2. Server-side tools have their own rate limits

The web_search tool can pause turns when it hits an iteration limit. The first time this happened to us, our agent silently produced articles with no sources because the search budget was exhausted three queries in. We now log every pause_turn and alert if pauseCount exceeds 2 — anything higher usually means the model is searching unproductively and should be cut off.

3. Observability is the whole game

For the first month we logged just tool_name and title. When articles came out weird, we had no idea why. Now we log the full response.content array for every turn, the token usage, the cache hit rate, and the full input that produced each tool call. Storage is cheap. Debugging blind is not.

4. Idempotency at the tool layer, not the agent layer

The agent will occasionally try to publish the same article twice — usually after a pause_turn where it loses track of what's already been saved. The clean fix isn't in the agent; it's a articleExists(slug) check inside create_article that returns "Skipped: already exists" when it hits a duplicate. Cheap, robust, and the model handles the response sensibly.

5. Model upgrades are not free

When Claude Opus 4.6 → 4.7 dropped, we upgraded immediately and the agent's behavior shifted in three ways we hadn't anticipated. Headlines got more academic. Predictions got more hedged. Word counts crept up. None of these were strictly worse, but they didn't match our voice. We had to revisit the prompt to re-anchor on examples. Treat a model upgrade like a UI redesign: smoke-test before you ship.

The Minimal End-to-End Agent (≈70 lines)

If you want to start from zero, this is the smallest agent that does something real — searches the web, writes an article, saves it. Drop it in a file, set ANTHROPIC_API_KEY in your environment, and run with tsx.

import Anthropic from "@anthropic-ai/sdk";

const client = new Anthropic({ apiKey: process.env.ANTHROPIC_API_KEY });

const SYSTEM = `You are a news journalist.
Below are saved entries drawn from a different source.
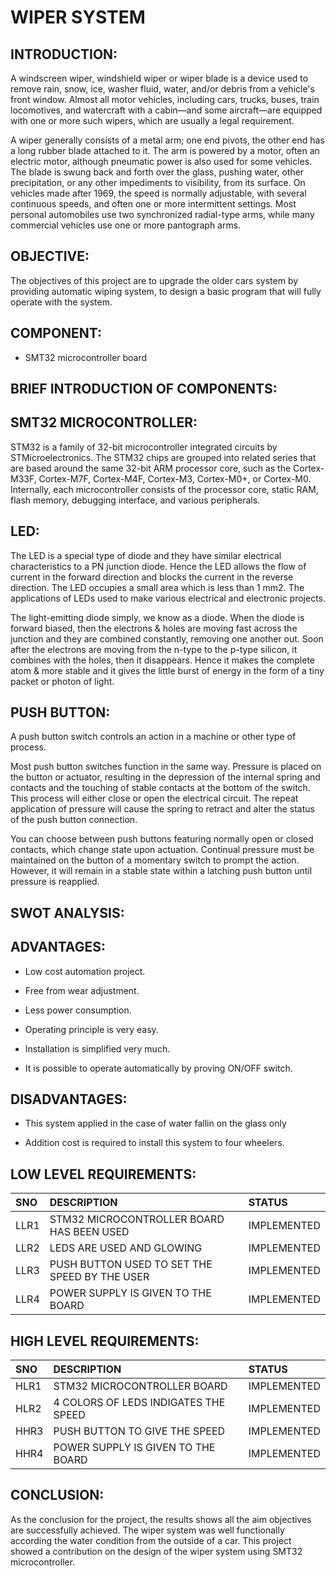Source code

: # **WIPER SYSTEM**

## INTRODUCTION:

A windscreen wiper, windshield wiper or wiper blade is a device used to remove rain, snow, ice, washer fluid, water, and/or debris from a vehicle's front window. Almost all motor vehicles, including cars, trucks, buses, train locomotives, and watercraft with a cabin—and some aircraft—are equipped with one or more such wipers, which are usually a legal requirement.

A wiper generally consists of a metal arm; one end pivots, the other end has a long rubber blade attached to it. The arm is powered by a motor, often an electric motor, although pneumatic power is also used for some vehicles. The blade is swung back and forth over the glass, pushing water, other precipitation, or any other impediments to visibility, from its surface. On vehicles made after 1969, the speed is normally adjustable, with several continuous speeds, and often one or more intermittent settings. Most personal automobiles use two synchronized radial-type arms, while many commercial vehicles use one or more pantograph arms.

## OBJECTIVE:

The objectives of this project are to upgrade the older cars system by providing automatic wiping system, to design a basic program that will fully operate with the system.

## COMPONENT:

* SMT32 microcontroller board

## BRIEF INTRODUCTION OF COMPONENTS:

## SMT32 MICROCONTROLLER:

STM32 is a family of 32-bit microcontroller integrated circuits by STMicroelectronics. The STM32 chips are grouped into related series that are based around the same 32-bit ARM processor core, such as the Cortex-M33F, Cortex-M7F, Cortex-M4F, Cortex-M3, Cortex-M0+, or Cortex-M0. Internally, each microcontroller consists of the processor core, static RAM, flash memory, debugging interface, and various peripherals.

## LED:

The LED is a special type of diode and they have similar electrical characteristics to a PN junction diode. Hence the LED allows the flow of current in the forward direction and blocks the current in the reverse direction. The LED occupies a small area which is less than 1 mm2. The applications of LEDs used to make various electrical and electronic projects.

The light-emitting diode simply, we know as a diode. When the diode is forward biased, then the electrons & holes are moving fast across the junction and they are combined constantly, removing one another out. Soon after the electrons are moving from the n-type to the p-type silicon, it combines with the holes, then it disappears. Hence it makes the complete atom & more stable and it gives the little burst of energy in the form of a tiny packet or photon of light.

## PUSH BUTTON:

A push button switch controls an action in a machine or other type of process.

Most push button switches function in the same way. Pressure is placed on the button or actuator, resulting in the depression of the internal spring and contacts and the touching of stable contacts at the bottom of the switch. This process will either close or open the electrical circuit. The repeat application of pressure will cause the spring to retract and alter the status of the push button connection.

You can choose between push buttons featuring normally open or closed contacts, which change state upon actuation. Continual pressure must be maintained on the button of a momentary switch to prompt the action. However, it will remain in a stable state within a latching push button until pressure is reapplied.

## SWOT ANALYSIS:



## ADVANTAGES:

* Low cost automation project.

* Free from wear adjustment.

* Less power consumption.

* Operating principle is very easy.

* Installation is simplified very much.

* It is possible to operate automatically by proving ON/OFF switch.

## DISADVANTAGES:

* This system applied in the case of water fallin on the glass only

* Addition cost is required to install this system to four wheelers.

## LOW LEVEL REQUIREMENTS:

|SNO|DESCRIPTION|STATUS|
|:--|:----------|:-----|
|LLR1|STM32 MICROCONTROLLER BOARD HAS BEEN USED|IMPLEMENTED|
|LLR2|LEDS ARE USED AND GLOWING|IMPLEMENTED|
|LLR3|PUSH BUTTON USED TO SET THE SPEED BY THE USER|IMPLEMENTED|
|LLR4|POWER SUPPLY IS GIVEN TO THE BOARD|IMPLEMENTED|

## HIGH LEVEL REQUIREMENTS:

|SNO|DESCRIPTION|STATUS|
|:--|:----------|:-----|
|HLR1|STM32 MICROCONTROLLER BOARD|IMPLEMENTED|
|HLR2|4 COLORS OF LEDS INDIGATES THE SPEED|IMPLEMENTED|
|HHR3|PUSH BUTTON TO GIVE THE SPEED|IMPLEMENTED|
|HHR4|POWER SUPPLY IS GIVEN TO THE BOARD|IMPLEMENTED|

## CONCLUSION:

As the conclusion for the project, the results shows all the aim objectives are successfully achieved. The wiper system was well functionally according the water condition from the outside of a car. This project showed a contribution on the design of the wiper system using SMT32 microcontroller.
Search for the latest AI news from
the past 24 hours, pick one significant story, and save it with the
save_article tool. Be concise — 3 paragraphs, neutral voice.`;

const tools = [
  { type: "web_search_20260209", name: "web_search" },
  {
    name: "save_article",
    description: "Save the finished article. Call once after writing.",
    input_schema: {
      type: "object",
      required: ["title", "body"],
      properties: {
        title: { type: "string", description: "Headline, max 80 chars" },
        body:  { type: "string", description: "3 paragraphs of plain text" },
      },
    },
  },
];

async function executeTool(name, input) {
  if (name === "save_article") {
    console.log("---\n" + input.title + "\n---\n" + input.body);
    return "Saved.";
  }
  return "Unknown tool";
}

const messages = [{ role: "user", content: "Find one important AI story from today and save it." }];

while (true) {
  const r = await client.messages.create({
    model: "claude-opus-4-7", max_tokens: 4000,
    system: SYSTEM, tools, messages,
  });
  messages.push({ role: "assistant", content: r.content });

  if (r.stop_reason === "end_turn") break;
  if (r.stop_reason === "pause_turn") continue;
  if (r.stop_reason === "tool_use") {
    const results = [];
    for (const b of r.content) {
      if (b.type !== "tool_use") continue;
      const out = await executeTool(b.name, b.input);
      results.push({ type: "tool_result", tool_use_id: b.id, content: out });
    }
    messages.push({ role: "user", content: results });
    continue;
  }
  break;
}

That's a working agent. Add prompt caching, validation, a real database write, and proper logging, and you have the BitsMinds news agent. Add a system prompt that's an editorial brief instead of a config file, and you have one that produces work worth reading.